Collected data

################

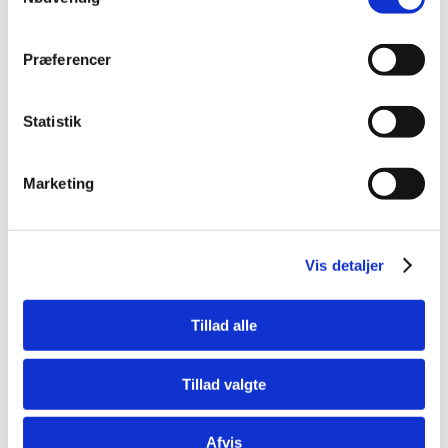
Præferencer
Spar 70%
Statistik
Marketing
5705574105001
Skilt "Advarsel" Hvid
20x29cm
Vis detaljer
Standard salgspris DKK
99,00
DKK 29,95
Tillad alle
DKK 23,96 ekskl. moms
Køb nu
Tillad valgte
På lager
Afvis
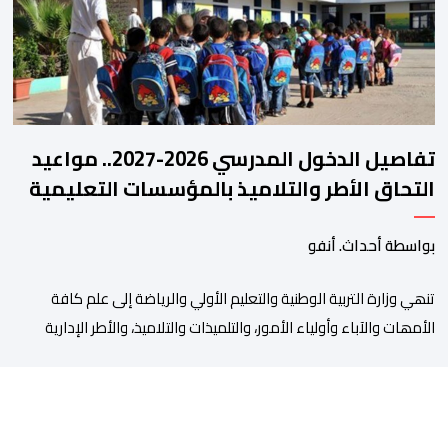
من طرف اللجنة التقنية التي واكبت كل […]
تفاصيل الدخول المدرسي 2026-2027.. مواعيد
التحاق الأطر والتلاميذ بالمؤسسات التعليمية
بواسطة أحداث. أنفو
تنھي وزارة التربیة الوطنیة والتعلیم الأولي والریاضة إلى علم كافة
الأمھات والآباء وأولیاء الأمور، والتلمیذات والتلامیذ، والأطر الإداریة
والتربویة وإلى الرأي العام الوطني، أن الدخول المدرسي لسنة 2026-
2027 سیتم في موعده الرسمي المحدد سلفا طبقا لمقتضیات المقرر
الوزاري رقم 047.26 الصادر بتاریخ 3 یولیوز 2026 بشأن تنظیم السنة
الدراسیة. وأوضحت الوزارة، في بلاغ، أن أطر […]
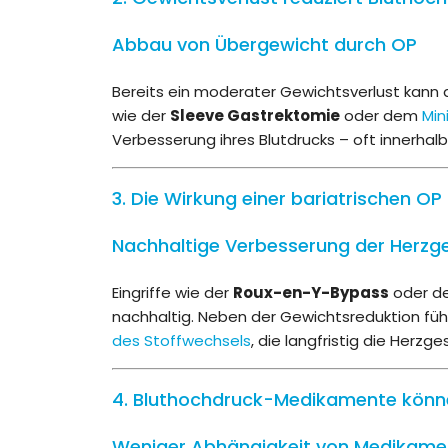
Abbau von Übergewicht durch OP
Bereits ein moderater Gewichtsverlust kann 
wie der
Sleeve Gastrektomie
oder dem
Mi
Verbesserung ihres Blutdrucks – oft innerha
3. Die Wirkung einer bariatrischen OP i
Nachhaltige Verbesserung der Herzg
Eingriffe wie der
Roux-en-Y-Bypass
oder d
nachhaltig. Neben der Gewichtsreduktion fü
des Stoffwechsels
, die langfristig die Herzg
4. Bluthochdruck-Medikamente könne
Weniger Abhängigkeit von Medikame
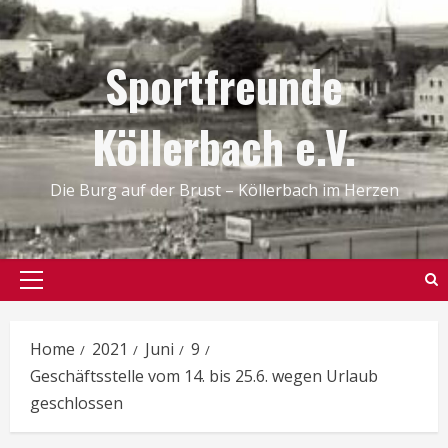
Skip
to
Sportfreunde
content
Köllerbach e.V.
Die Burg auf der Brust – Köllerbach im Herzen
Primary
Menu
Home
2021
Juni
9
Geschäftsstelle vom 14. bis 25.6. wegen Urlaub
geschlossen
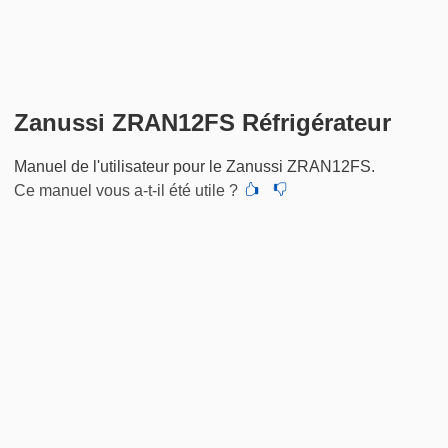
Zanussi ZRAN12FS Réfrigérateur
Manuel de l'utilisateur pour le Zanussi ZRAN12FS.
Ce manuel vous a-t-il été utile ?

################

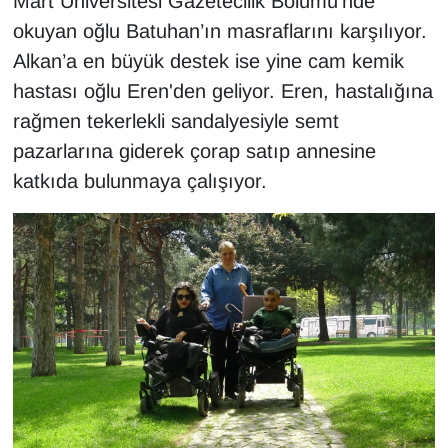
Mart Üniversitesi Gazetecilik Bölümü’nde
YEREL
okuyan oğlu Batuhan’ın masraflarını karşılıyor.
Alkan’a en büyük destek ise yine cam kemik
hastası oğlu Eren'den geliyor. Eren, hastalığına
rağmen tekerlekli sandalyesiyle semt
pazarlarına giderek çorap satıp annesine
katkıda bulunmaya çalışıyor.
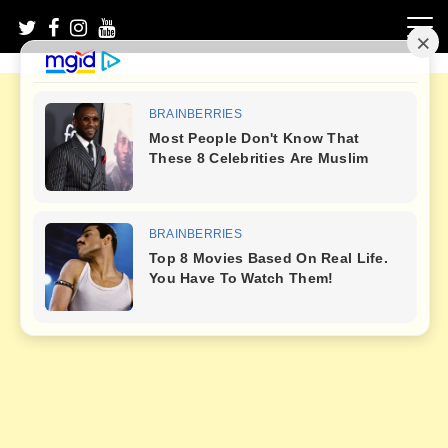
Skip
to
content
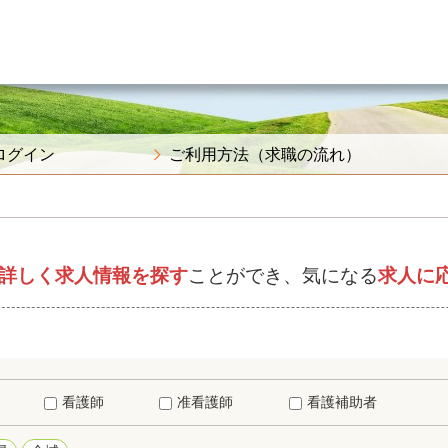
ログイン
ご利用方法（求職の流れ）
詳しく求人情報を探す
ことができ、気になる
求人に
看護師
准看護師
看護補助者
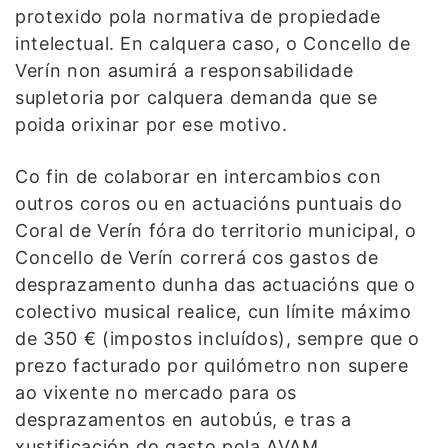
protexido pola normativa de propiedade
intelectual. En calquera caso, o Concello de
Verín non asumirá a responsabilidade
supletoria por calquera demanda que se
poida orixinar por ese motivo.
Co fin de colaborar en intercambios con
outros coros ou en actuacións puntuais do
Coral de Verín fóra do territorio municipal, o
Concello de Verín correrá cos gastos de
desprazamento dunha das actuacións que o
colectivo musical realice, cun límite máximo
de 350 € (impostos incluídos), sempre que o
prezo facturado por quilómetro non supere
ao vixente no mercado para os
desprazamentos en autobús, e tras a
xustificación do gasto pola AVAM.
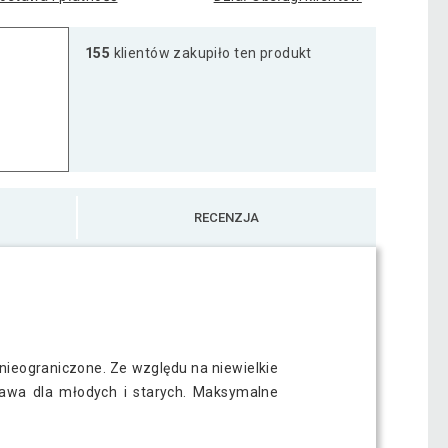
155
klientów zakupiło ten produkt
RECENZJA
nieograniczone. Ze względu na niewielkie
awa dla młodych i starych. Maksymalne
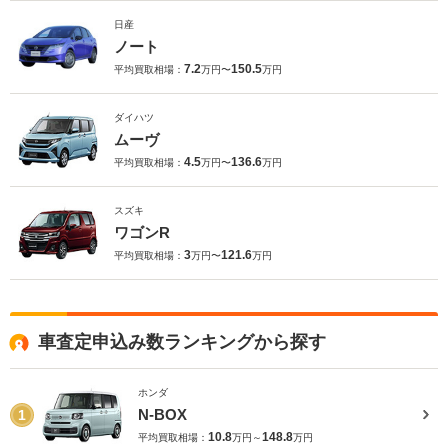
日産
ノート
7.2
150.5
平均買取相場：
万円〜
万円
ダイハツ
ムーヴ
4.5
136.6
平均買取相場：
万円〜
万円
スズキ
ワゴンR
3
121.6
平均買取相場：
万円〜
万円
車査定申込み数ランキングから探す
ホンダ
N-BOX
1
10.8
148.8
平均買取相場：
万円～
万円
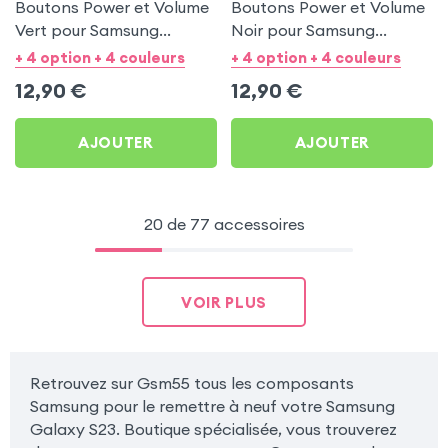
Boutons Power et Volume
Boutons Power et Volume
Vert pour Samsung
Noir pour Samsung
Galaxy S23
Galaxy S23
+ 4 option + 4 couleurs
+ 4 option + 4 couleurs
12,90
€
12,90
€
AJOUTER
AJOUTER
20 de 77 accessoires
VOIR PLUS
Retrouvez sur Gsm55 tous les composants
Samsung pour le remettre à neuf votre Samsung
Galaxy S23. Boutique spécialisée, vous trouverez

################

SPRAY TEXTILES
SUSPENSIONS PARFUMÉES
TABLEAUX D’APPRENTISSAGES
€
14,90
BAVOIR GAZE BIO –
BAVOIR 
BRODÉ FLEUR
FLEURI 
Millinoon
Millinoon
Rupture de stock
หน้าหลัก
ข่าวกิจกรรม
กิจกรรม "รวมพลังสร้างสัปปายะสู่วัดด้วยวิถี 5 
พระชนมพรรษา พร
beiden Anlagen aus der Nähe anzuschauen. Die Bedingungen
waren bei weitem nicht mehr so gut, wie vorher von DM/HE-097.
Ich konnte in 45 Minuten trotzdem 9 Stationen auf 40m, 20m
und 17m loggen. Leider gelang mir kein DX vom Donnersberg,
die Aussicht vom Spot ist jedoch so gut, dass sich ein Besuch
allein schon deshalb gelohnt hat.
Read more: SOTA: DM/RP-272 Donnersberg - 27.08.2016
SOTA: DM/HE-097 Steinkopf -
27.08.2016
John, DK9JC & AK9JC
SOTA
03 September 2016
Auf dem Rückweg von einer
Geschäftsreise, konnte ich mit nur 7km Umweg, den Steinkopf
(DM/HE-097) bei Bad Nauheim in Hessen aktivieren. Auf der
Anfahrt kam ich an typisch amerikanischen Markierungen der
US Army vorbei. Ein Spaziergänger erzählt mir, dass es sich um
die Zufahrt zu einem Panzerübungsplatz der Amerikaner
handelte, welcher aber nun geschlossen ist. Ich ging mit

################

> **What needs to be done**
Print the records from the line containing "Mart Üniversitesi Gazetecilik Bölümü’nde" through the line containing "Galaxy S23. Boutique", leaving out the pictures.

> **Response to the task**
Mart Üniversitesi Gazetecilik Bölümü’nde
YEREL
okuyan oğlu Batuhan’ın masraflarını karşılıyor.
Alkan’a en büyük destek ise yine cam kemik
hastası oğlu Eren'den geliyor. Eren, hastalığına
rağmen tekerlekli sandalyesiyle semt
pazarlarına giderek çorap satıp annesine
katkıda bulunmaya çalışıyor.
Skip
to
content
ログイン
ご利用方法（求職の流れ）
詳しく求人情報を探す
ことができ、気になる
求人に
看護師
准看護師
看護補助者
protexido pola normativa de propiedade
intelectual. En calquera caso, o Concello de
Verín non asumirá a responsabilidade
supletoria por calquera demanda que se
poida orixinar por ese motivo.
Co fin de colaborar en intercambios con
outros coros ou en actuacións puntuais do
Coral de Verín fóra do territorio municipal, o
Concello de Verín correrá cos gastos de
desprazamento dunha das actuacións que o
colectivo musical realice, cun límite máximo
de 350 € (impostos incluídos), sempre que o
prezo facturado por quilómetro non supere
ao vixente no mercado para os
desprazamentos en autobús, e tras a
xustificación do gasto pola AVAM.
155
klientów zakupiło ten produkt
RECENZJA
nieograniczone. Ze względu na niewielkie
awa dla młodych i starych. Maksymalne
日産
ノート
7.2
150.5
平均買取相場：
万円〜
万円
ダイハツ
ムーヴ
4.5
136.6
平均買取相場：
万円〜
万円
スズキ
ワゴンR
3
121.6
平均買取相場：
万円〜
万円
車査定申込み数ランキングから探す
ホンダ
N-BOX
1
10.8
148.8
平均買取相場：
万円～
万円
Boutons Power et Volume
Boutons Power et Volume
Vert pour Samsung
Noir pour Samsung
Galaxy S23
Galaxy S23
+ 4 option + 4 couleurs
+ 4 option + 4 couleurs
12,90
€
12,90
€
AJOUTER
AJOUTER
20 de 77 accessoires
VOIR PLUS
Retrouvez sur Gsm55 tous les composants
Samsung pour le remettre à neuf votre Samsung
Galaxy S23. Boutique spécialisée, vous trouverez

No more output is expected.